The director of the Reggie Lewis Track and Athletic Center is denying allegations that have drawn state scrutiny, saying they were filed by a disgruntled former member and are unfounded.
The facility, which is part of Roxbury Community College, recently came under investigation by the state auditor’s office for unspecified violations. The college also faces a separate federal investigation over suspected lapses in its crime reporting.
Keith McDermott, who directs the Reggie Lewis Center, said the woman accused the center of several offenses, including mishandling proceeds from concerts, after her membership was revoked last November.
“None of it is true,” McDermott said. “The state investigation will show we did absolutely nothing wrong.”

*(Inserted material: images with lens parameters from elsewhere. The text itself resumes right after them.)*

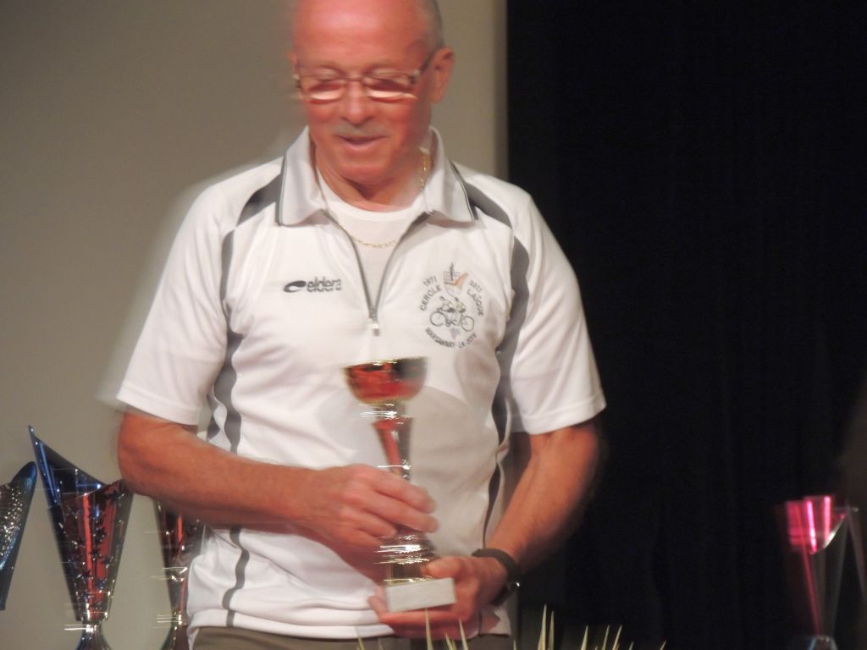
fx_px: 8766
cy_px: 325
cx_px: 434
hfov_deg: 5.7
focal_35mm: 350
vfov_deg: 4.2
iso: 800
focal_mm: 62.4
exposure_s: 1/20
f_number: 4.8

McDermott, who is the first college employee to address the state investigation publicly, said the facility does not directly collect proceeds from concerts, leaving that to concert promoters.

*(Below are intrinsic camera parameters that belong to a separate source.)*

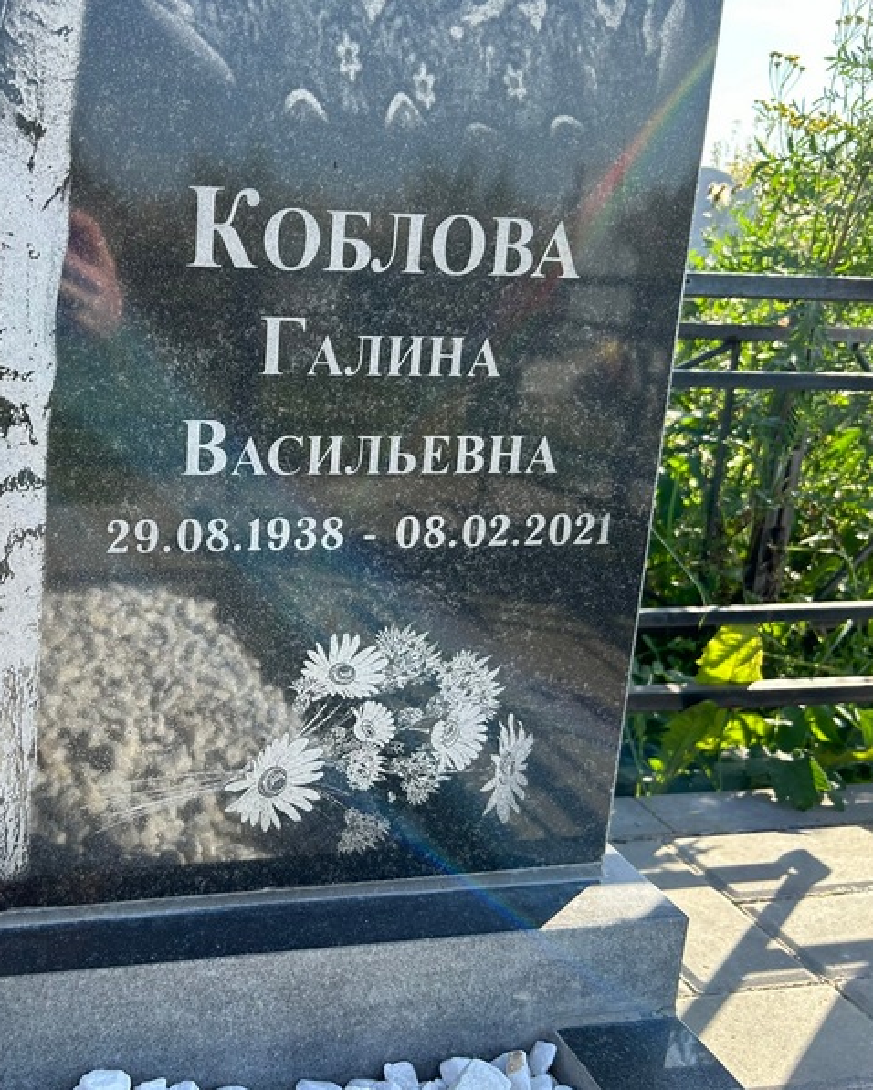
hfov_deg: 41.8
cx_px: 195
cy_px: 546
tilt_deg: -15.0
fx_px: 1098
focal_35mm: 34
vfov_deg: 52.8
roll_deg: -0.3
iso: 50
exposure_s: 1/808
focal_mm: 5.7
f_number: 1.5
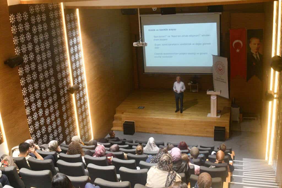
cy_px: 94
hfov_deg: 46.4
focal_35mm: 42
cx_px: 141
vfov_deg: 31.9
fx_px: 329
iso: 6400
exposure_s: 1/125
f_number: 5.6
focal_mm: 28
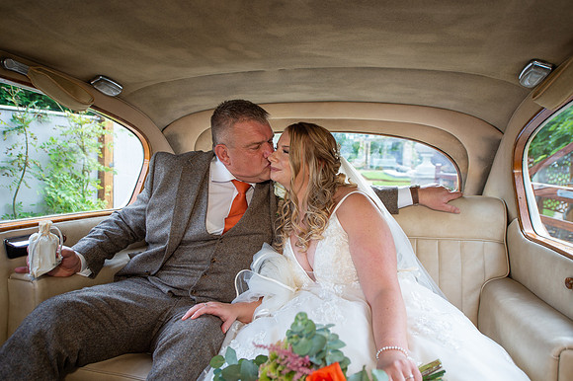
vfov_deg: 51.3
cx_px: 286
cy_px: 190
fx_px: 397
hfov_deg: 71.6
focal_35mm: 25
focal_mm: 24
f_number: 3.5
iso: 160
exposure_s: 1/160
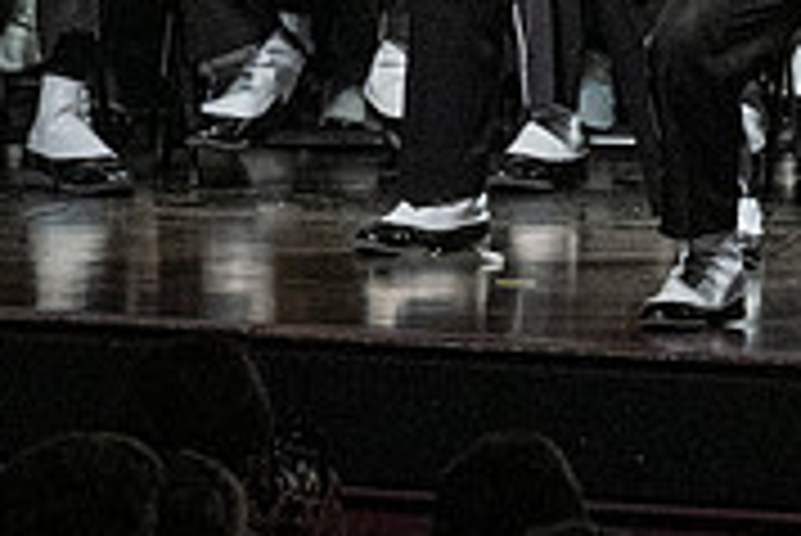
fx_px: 16812
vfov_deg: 1.8
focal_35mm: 755
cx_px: 1264
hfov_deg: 2.7
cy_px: -315
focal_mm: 155
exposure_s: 1/500
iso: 4000
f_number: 4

“They pay before the concerts, and none of our staff have any interaction with them and their money,” he said.
The state auditor’s office is investigating a complaint that falls under state regulations on financial improprieties.
McDermott said the woman who filed the complaint had a long and contentious history with the center, including as a vendor.
According to McDermott, she complained to several offices, including public safety, after her membership was revoked over alleged repeat violations of center policies, including bringing her children and athletes who were not members into the center.
McDermott said he is confident that state auditors will find no wrongdoing.
“Anyone can make a claim for a variety of reasons, regardless of having facts,” he said.
Auditors are also investigating crime reporting at the two-year school.
From 2008 to 2010, the college reported just six criminal offenses, a low number for an urban school.
Over the same time span, Bunker Hill Community College, for instance, reported 26. Springfield Technical Community College reported 22, and Quinsigamond Community College tallied 18.
Under the Clery Act, colleges are required to submit yearly crime statistics to federal education officials.